* Information supplied *
>>>>>

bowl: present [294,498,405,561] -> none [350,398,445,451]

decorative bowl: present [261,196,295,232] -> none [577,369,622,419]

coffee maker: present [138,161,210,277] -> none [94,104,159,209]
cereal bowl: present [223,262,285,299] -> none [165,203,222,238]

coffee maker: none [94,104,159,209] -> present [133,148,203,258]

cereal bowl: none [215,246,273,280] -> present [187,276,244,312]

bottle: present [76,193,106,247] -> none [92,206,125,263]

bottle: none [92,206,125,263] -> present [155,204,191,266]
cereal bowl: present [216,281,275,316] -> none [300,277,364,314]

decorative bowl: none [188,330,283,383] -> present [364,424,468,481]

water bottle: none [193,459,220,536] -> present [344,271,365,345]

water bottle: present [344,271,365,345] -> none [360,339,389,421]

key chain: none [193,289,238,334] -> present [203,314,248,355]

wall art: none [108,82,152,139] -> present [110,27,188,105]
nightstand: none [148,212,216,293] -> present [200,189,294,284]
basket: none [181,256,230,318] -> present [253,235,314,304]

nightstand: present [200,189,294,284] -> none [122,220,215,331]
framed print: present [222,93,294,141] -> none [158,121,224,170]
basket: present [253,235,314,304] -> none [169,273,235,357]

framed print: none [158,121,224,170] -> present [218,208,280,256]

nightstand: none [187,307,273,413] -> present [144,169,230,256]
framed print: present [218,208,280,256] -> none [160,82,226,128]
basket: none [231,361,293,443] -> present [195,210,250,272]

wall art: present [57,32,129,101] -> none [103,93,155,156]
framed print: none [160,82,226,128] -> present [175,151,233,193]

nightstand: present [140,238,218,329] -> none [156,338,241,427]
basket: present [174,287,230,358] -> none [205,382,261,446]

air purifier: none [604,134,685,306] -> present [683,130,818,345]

<<<<<

* Task instructions *
The answer must be the full listing, restated word for word.

* Finished task *
bowl: present [294,498,405,561] -> none [350,398,445,451]

decorative bowl: present [261,196,295,232] -> none [577,369,622,419]

coffee maker: present [138,161,210,277] -> none [94,104,159,209]
cereal bowl: present [223,262,285,299] -> none [165,203,222,238]

coffee maker: none [94,104,159,209] -> present [133,148,203,258]

cereal bowl: none [215,246,273,280] -> present [187,276,244,312]

bottle: present [76,193,106,247] -> none [92,206,125,263]

bottle: none [92,206,125,263] -> present [155,204,191,266]
cereal bowl: present [216,281,275,316] -> none [300,277,364,314]

decorative bowl: none [188,330,283,383] -> present [364,424,468,481]

water bottle: none [193,459,220,536] -> present [344,271,365,345]

water bottle: present [344,271,365,345] -> none [360,339,389,421]

key chain: none [193,289,238,334] -> present [203,314,248,355]

wall art: none [108,82,152,139] -> present [110,27,188,105]
nightstand: none [148,212,216,293] -> present [200,189,294,284]
basket: none [181,256,230,318] -> present [253,235,314,304]

nightstand: present [200,189,294,284] -> none [122,220,215,331]
framed print: present [222,93,294,141] -> none [158,121,224,170]
basket: present [253,235,314,304] -> none [169,273,235,357]

framed print: none [158,121,224,170] -> present [218,208,280,256]

nightstand: none [187,307,273,413] -> present [144,169,230,256]
framed print: present [218,208,280,256] -> none [160,82,226,128]
basket: none [231,361,293,443] -> present [195,210,250,272]

wall art: present [57,32,129,101] -> none [103,93,155,156]
framed print: none [160,82,226,128] -> present [175,151,233,193]

nightstand: present [140,238,218,329] -> none [156,338,241,427]
basket: present [174,287,230,358] -> none [205,382,261,446]

air purifier: none [604,134,685,306] -> present [683,130,818,345]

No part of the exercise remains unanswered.